BitMEX, a crypto derivatives platform, has revealed its complete Bitcoin (BTC) reserve balance and has suggested that other exchanges do the same. BitMEX claims to have 110,090 Bitcoins, valued at $5.23 billion at the time of writing, in a new blog post. The company has provides tools that anyone can use to check the company’s obligations and reserves against the blockchain. 

BitMEX expects other platforms to expose their BTC holdings

BitMEX expects that other crypto firms and platforms would follow suit and expose their Bitcoin holdings.
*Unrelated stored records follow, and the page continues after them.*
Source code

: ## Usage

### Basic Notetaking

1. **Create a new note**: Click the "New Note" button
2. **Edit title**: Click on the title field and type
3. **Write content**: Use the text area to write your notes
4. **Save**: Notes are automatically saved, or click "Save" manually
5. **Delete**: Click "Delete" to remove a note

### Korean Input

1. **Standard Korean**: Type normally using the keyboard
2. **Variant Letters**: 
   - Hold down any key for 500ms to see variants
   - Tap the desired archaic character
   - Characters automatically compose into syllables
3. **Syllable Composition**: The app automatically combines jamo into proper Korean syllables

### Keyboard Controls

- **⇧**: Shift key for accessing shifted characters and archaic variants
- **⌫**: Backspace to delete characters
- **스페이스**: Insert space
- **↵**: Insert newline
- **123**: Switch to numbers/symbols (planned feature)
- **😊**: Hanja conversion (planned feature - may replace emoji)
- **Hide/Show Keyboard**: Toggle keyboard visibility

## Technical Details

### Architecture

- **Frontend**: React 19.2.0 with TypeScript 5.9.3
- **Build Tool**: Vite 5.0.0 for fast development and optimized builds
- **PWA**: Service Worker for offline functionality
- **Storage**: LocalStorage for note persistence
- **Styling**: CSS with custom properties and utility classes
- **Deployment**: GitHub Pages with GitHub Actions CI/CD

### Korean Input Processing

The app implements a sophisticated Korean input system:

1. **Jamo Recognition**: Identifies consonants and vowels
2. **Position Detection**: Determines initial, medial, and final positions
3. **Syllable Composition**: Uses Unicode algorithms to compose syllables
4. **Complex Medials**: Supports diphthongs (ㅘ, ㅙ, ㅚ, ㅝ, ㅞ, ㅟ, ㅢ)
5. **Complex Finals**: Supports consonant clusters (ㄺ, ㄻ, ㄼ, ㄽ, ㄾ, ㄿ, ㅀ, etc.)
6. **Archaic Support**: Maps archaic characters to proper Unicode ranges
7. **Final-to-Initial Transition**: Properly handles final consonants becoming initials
Following a $100 million settlement with the US Financial Crimes Enforcement Network (FinCEN) and the Commodity Futures Trading Commission, BitMEX has recently become more transparent (CFTC).
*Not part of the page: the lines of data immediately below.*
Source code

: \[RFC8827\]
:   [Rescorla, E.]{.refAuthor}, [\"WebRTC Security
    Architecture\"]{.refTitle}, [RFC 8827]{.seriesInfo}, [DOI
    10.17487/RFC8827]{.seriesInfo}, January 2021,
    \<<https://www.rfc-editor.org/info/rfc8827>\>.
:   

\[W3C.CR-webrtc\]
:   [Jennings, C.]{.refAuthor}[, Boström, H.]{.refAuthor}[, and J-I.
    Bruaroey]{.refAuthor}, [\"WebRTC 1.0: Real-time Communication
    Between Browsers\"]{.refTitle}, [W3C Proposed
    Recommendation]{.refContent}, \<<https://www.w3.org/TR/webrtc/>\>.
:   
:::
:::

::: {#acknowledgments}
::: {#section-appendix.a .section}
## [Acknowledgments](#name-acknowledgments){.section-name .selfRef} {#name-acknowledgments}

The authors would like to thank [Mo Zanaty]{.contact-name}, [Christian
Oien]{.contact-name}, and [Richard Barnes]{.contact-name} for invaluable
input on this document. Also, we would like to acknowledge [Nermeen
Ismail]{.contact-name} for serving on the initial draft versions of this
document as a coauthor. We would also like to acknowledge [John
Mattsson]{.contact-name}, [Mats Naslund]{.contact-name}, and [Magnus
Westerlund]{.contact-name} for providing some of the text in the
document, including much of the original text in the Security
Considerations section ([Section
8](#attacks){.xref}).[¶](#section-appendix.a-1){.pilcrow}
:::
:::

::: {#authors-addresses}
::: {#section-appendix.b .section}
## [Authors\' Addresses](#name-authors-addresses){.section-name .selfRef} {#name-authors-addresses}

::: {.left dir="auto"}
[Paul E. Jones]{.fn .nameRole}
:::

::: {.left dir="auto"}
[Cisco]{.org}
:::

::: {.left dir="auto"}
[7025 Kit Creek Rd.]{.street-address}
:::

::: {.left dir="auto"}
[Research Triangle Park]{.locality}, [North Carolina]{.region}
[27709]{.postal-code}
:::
A settlement has been reached with five firms charged with operating the BitMEX crypto derivatives market, according to the CFTC. The order imposes a $100 million civil monetary penalty on the BitMEX entities, with up to $50 million of the penalty offset by payments made or credited by the BitMEX entities in accordance with a Consent to Assessment of Civil Monetary Penalty entered by the Financial Crimes Enforcement Network.
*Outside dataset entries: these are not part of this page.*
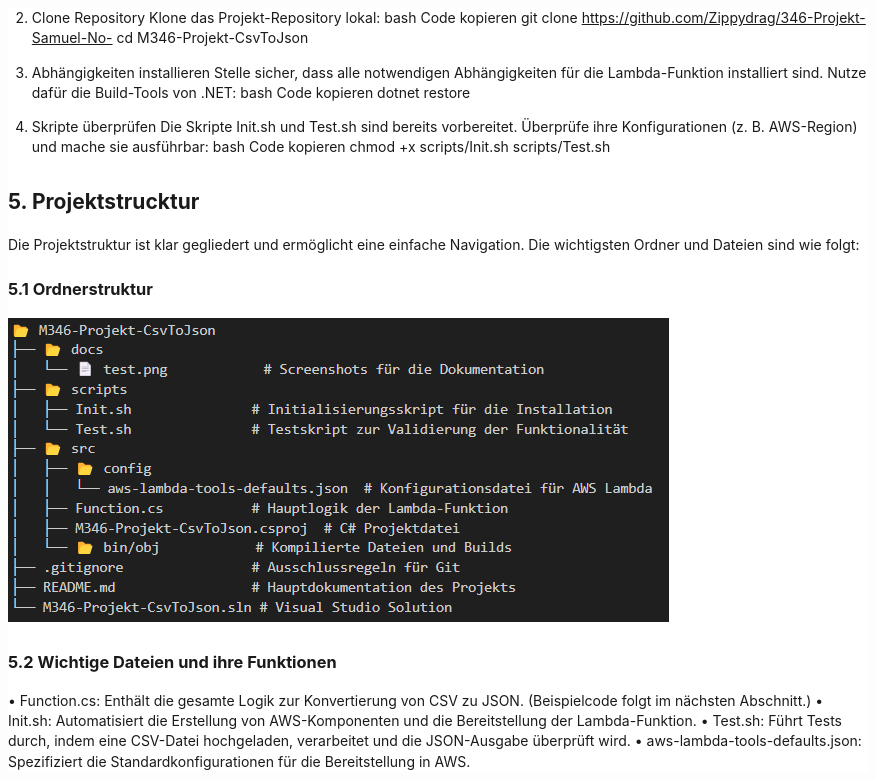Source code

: 2.  Clone Repository
Klone das Projekt-Repository lokal:
bash
Code kopieren
git clone https://github.com/Zippydrag/346-Projekt-Samuel-No-
cd M346-Projekt-CsvToJson
 
3.  Abhängigkeiten installieren
Stelle sicher, dass alle notwendigen Abhängigkeiten für die Lambda-Funktion installiert sind. Nutze dafür die Build-Tools von .NET:
bash
Code kopieren
dotnet restore
 
4.  Skripte überprüfen
Die Skripte Init.sh und Test.sh sind bereits vorbereitet. Überprüfe ihre Konfigurationen (z. B. AWS-Region) und mache sie ausführbar:
bash
Code kopieren
chmod +x scripts/Init.sh scripts/Test.sh
 
## 5. Projektstrucktur
 
Die Projektstruktur ist klar gegliedert und ermöglicht eine einfache Navigation. Die wichtigsten Ordner und Dateien sind wie folgt:
### 5.1 Ordnerstruktur
![Ordnerstrucktur](docs/Bilder/Ordnerstrucktur.png)
### 5.2 Wichtige Dateien und ihre Funktionen
•   Function.cs: Enthält die gesamte Logik zur Konvertierung von CSV zu JSON. (Beispielcode folgt im nächsten Abschnitt.)
•   Init.sh: Automatisiert die Erstellung von AWS-Komponenten und die Bereitstellung der Lambda-Funktion.
•   Test.sh: Führt Tests durch, indem eine CSV-Datei hochgeladen, verarbeitet und die JSON-Ausgabe überprüft wird.
•   aws-lambda-tools-defaults.json: Spezifiziert die Standardkonfigurationen für die Bereitstellung in AWS.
The CFTC charged BitMEX founders Arthur Hayes, Benjamin Delo, and Samuel Reed, as well as the platform’s other operating organizations, with partially operating from the US and serving US consumers without necessary authorization in October of 2020. BitMEX was charged by FinCEN with having insufficient anti-money laundering and client identification safeguards in place.

BitMEX to pay $80 million to settle the acquisitions

Cryptocurrencies hit a new high of $2 trillion in capitalization in April as more investors added digital tokens to their portfolios, but market regulation remains spotty. The five firms accused of running BitMEX agreed to pay $80 million to settle the accusations, with another $20 million on hold pending the outcome of the investigation. BitMEX stated it has taken a number of steps to improve its compliance, but did not admit or refute the conclusions.

In a statement, BitMEX CEO Alexander Höptner said, Comprehensive user verification, robust compliance, and anti-money laundering capabilities are not merely hallmarks of our business – they are drivers of our long-term success.

In October, the Department of Justice charged Arthur Hayes, Samuel Reed, and Benjamin Delo, who co-founded BitMEX in 2014, as well as Gregory Dwyer, the company’s first employee and later head of business development, with violating and conspiring to violate the federal Bank Secrecy Act.